Security Best Practices for Google Cloud
In the Google Cloud ecosystem, security is not a bolted-on feature but a foundational layer. For the Associate Cloud Engineer (ACE) exam, security revolves primarily around Identity and Access Management (IAM), resource hierarchy, and the Shared Responsibility Model. Understanding how to restrict access while enabling productivity is the core challenge of a Cloud Engineer.
The “Airport Security” Analogy
Think of Google Cloud security like an international airport:
- The Passport (Authentication): Confirms who you are (User account/Service account).
- The Boarding Pass (Authorization/IAM): Confirms where you are allowed to go (Terminal A, but not the Cockpit).
- The Security Gate (VPC Service Controls): Ensures that even with a boarding pass, you can’t carry restricted items between different zones.
- The Luggage Lock (Encryption): Ensures that if someone steals your bag, they can’t see what’s inside (Cloud KMS).
Core Concepts: Defense in Depth
Google Cloud follows the Principle of Least Privilege (PoLP). This means giving a user or service only the exact permissions they need to perform their job, and nothing more. This is achieved through:
- Resource Hierarchy: Applying policies at the Organization, Folder, Project, or Resource level.
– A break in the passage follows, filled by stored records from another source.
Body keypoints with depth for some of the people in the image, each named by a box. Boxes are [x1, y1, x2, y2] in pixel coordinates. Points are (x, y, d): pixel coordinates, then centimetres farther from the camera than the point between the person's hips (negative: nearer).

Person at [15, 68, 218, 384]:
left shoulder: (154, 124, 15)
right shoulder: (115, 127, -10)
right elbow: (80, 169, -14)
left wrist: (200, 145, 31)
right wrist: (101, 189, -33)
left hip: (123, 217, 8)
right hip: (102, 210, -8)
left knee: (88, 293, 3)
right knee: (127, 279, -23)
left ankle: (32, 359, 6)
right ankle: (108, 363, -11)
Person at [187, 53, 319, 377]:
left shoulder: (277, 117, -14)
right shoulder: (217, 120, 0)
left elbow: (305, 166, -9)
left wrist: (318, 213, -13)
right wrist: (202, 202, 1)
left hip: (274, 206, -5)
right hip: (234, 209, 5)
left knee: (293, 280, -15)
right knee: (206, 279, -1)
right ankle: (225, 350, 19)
Permissions inherit downwards.
- IAM Roles: Moving away from “Primitive” roles (Owner, Editor, Viewer) toward “Predefined” roles (e.g., Storage Object Viewer).
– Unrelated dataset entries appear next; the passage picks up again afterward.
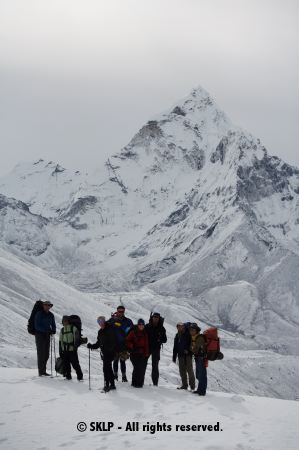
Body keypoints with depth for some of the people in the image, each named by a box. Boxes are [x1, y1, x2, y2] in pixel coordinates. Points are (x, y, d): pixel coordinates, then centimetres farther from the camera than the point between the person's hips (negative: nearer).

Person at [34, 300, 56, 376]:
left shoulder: (51, 315, 10)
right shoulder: (39, 314, -8)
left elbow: (53, 325, 16)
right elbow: (37, 326, -14)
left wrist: (53, 331, -6)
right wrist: (46, 330, -23)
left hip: (47, 335, 6)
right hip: (40, 335, -6)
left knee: (46, 354, 8)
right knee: (41, 353, -8)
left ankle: (43, 371, 17)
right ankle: (41, 372, -5)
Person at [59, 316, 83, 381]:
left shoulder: (73, 328, -1)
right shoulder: (62, 330, 13)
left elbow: (76, 339, -5)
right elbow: (60, 341, 17)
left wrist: (75, 347, -14)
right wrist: (60, 351, 15)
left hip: (72, 350, -5)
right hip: (64, 350, 5)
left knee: (75, 363, -7)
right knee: (66, 364, 3)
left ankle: (80, 376, 3)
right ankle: (68, 376, 14)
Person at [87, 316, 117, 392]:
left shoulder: (110, 330, -11)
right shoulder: (100, 332, 13)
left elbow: (113, 342, -17)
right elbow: (98, 343, 18)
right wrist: (92, 346, 5)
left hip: (110, 353, -8)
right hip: (104, 353, 8)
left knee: (106, 368, -12)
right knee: (108, 368, 13)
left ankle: (107, 385, -9)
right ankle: (112, 384, 22)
- Service Accounts: Identities for applications rather than humans, used to interact with GCP APIs securely.
Comparison: IAM Role Types
| Role Type | Granularity | Best Use Case | ACE Exam Consideration |
|---|---|---|---|
| Primitive | Coarse (Project-wide) | Development/Sandbox only. | Avoid in production; too much permission. |
| Predefined | Fine-grained (Service-specific) | Standard production tasks. | The “Correct” answer for most scenarios. |
| Custom | Ultra-fine (Permission-specific) | When Predefined roles are still too broad. | Requires maintenance; don’t use if Predefined exists. |
Scenario-Based Decision Matrix
| If the requirement is… | Then use… |
|---|---|
| Granting a developer access to only one specific GCS bucket | IAM Policy Binding at the Resource level. |
| An application on GCE needs to upload files to Cloud Storage | A Service Account with roles/storage.objectCreator. |
| Preventing any project in the org from having public IP addresses | Organization Policy constraints. |
| Auditing who did what and when in a project | Cloud Audit Logs (Admin Activity and Data Access). |
Exam Tips: Golden Nuggets
- Inheritance is Key: If a user is an “Editor” at the Folder level, you cannot “deny” that permission at the Project level. Permissions are additive.
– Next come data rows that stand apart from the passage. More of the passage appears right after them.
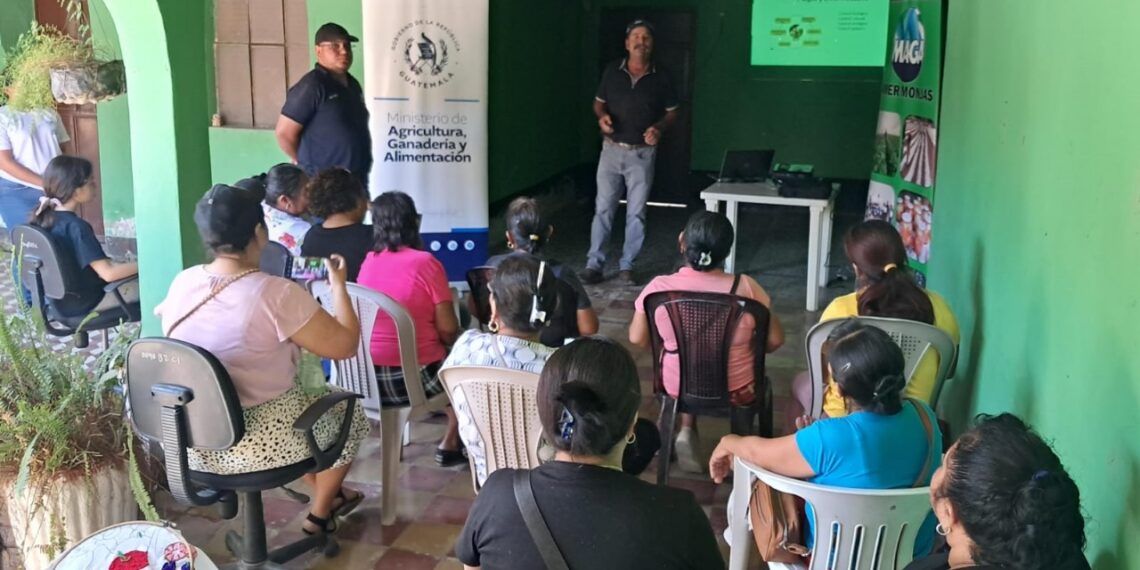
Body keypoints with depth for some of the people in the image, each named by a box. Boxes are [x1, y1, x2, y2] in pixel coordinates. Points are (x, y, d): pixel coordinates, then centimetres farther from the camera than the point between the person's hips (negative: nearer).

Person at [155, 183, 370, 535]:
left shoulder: (182, 283, -5)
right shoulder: (276, 293, -24)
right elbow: (345, 345, -18)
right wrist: (338, 284, -3)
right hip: (254, 445, -7)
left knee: (307, 395, 32)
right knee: (350, 412, 22)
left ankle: (327, 493, 45)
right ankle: (320, 513, 39)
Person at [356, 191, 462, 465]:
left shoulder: (367, 262, 3)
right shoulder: (425, 262, -12)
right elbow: (447, 329, -12)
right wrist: (454, 341, 11)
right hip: (412, 377, -5)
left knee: (444, 354, 29)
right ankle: (450, 445, 25)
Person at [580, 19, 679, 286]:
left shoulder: (660, 79, -3)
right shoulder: (611, 72, -1)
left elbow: (672, 112, 7)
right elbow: (599, 102, 11)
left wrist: (659, 128, -12)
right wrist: (602, 117, -11)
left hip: (642, 154, 0)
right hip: (612, 150, 1)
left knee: (636, 212, 4)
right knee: (603, 209, 1)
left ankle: (627, 266, 15)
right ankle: (594, 264, 7)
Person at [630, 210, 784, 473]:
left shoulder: (658, 287, -19)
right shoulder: (745, 287, -21)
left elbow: (637, 338, -5)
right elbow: (775, 340, -11)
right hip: (736, 391, -1)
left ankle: (687, 431, 27)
- Never use Service Account Keys in code: Use Application Default Credentials (ADC) or attach the Service Account to the resource (VM/Function).
- The “Least Privilege” Rule: If an exam question offers “Owner” and “Storage Object Admin,” and the user only needs to manage files, “Storage Object Admin” is the correct choice.
- Audit Logs: Admin Activity logs are always on (free); Data Access logs must be manually enabled (cost associated).
Visualizing GCP Security Architecture
Layers of Protection & Identity Flow
The request flow: Identity -> IAM Check (Roles/Permissions) -> Access to Resource Hierarchy
Key GCP Services
- Cloud IAM: Identity management.
- Identity-Aware Proxy (IAP): Access apps without VPNs.
- Cloud KMS: Manage encryption keys.
- Cloud Armor: WAF and DDoS protection.
Common Pitfalls
- Using Primitive Roles in production.
- Leaving Default Service Accounts with Editor access.
- Storing JSON keys in GitHub repositories.
- Ignoring Firewall Rules (0.0.0.0/0).
Quick Patterns
- Shared VPC: Centralize network security.
- Bastion Host: Secure SSH access to private VMs.
- Workload Identity: Link GKE pods to IAM.